Police reached out to the Grosse Pointes and Harper Woods Branch of the NAACP for assistance.

“They were great,” Alcorn said. “We wanted to show as much support (as possible) for the employees at Panera.”

Alcorn and Grosse Pointe City Manager Peter Dame “met with leaders from the local NAACP chapter at Panera to show that we were taking this seriously,” Alcorn said.

He said they told employees that if any of them felt uncomfortable, they “can call (the Public Safety Department) at any time.”

Alcorn said police also wanted to talk to the suspect about the impact of his actions, but the suspect’s parents decided to handle this conversation themselves.
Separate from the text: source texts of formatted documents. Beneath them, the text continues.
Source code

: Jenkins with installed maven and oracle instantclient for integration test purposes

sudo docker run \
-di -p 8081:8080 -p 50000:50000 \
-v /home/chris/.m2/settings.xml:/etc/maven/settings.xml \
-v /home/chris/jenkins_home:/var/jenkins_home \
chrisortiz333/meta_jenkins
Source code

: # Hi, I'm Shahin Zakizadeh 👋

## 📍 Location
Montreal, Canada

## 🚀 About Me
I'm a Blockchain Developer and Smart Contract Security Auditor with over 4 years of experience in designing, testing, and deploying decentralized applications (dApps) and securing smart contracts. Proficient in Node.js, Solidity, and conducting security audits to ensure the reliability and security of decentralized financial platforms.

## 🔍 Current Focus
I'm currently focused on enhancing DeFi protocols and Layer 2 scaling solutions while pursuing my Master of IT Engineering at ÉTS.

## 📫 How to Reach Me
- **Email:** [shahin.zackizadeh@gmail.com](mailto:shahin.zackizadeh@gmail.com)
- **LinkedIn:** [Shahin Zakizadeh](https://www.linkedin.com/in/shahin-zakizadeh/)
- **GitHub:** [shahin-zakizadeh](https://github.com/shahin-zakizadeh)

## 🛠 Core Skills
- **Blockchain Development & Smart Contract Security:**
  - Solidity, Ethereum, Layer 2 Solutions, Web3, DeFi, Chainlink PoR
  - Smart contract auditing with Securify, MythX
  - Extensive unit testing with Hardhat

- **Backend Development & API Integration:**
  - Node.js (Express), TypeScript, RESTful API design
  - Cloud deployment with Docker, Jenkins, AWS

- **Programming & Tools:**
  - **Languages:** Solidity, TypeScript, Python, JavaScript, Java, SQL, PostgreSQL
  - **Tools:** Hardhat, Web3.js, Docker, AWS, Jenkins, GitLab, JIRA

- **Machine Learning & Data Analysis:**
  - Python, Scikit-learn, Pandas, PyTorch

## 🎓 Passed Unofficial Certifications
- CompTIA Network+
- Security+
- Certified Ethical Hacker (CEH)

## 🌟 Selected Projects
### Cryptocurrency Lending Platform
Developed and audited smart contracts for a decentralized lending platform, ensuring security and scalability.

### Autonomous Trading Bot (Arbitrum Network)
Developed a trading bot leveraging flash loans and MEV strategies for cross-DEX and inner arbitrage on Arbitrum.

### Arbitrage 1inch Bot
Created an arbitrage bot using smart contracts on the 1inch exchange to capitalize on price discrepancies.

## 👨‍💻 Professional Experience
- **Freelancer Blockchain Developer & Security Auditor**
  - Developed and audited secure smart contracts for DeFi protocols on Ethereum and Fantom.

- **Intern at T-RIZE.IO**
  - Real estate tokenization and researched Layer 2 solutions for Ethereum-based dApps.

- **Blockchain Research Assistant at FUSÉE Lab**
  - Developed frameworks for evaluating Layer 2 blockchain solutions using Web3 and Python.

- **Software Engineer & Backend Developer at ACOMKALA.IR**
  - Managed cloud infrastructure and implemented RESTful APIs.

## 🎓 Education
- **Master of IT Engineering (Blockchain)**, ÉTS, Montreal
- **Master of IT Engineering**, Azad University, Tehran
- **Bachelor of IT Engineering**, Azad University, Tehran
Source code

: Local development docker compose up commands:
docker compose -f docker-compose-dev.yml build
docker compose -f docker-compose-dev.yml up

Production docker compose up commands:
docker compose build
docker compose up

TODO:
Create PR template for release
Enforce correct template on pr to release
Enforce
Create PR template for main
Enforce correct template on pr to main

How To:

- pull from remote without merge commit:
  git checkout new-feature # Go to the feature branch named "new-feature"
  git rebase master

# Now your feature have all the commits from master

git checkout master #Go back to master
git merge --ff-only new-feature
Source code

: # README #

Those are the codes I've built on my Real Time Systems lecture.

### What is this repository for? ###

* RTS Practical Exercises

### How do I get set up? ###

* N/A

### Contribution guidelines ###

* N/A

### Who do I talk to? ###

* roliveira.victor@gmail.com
“We wanted for (this) to be a teachable moment,” Alcorn said. “We reached out to the family (of the suspect), and they said they were doing that but doing that as a family.”

Since the noose incident, Alcorn said his officers have increased their already-active patrols in the Village and are going into Panera more often.

“We’ll keep up our extra patrols to be vigilant,” Alcorn said.

At press time, he said this appeared to have been an isolated incident, as nothing similar has happened since the noose was discovered Dec. 30.

And they hope to keep it that way.

“What we want people to know is, not having charges (filed) does not mean the behavior is OK,” Alcorn said.

If anyone encounters anything similar in the City, he said they should contact the Public Safety Department immediately so that officers can investigate.

“The City of Grosse Pointe condemns this act,” Grosse Pointe City Mayor Sheila Tomkowiak said in a statement in early January. “This is a hate crime that is unacceptable and will not be tolerated in our community. The noose, which is a symbol of human oppression and violence, has no place here.”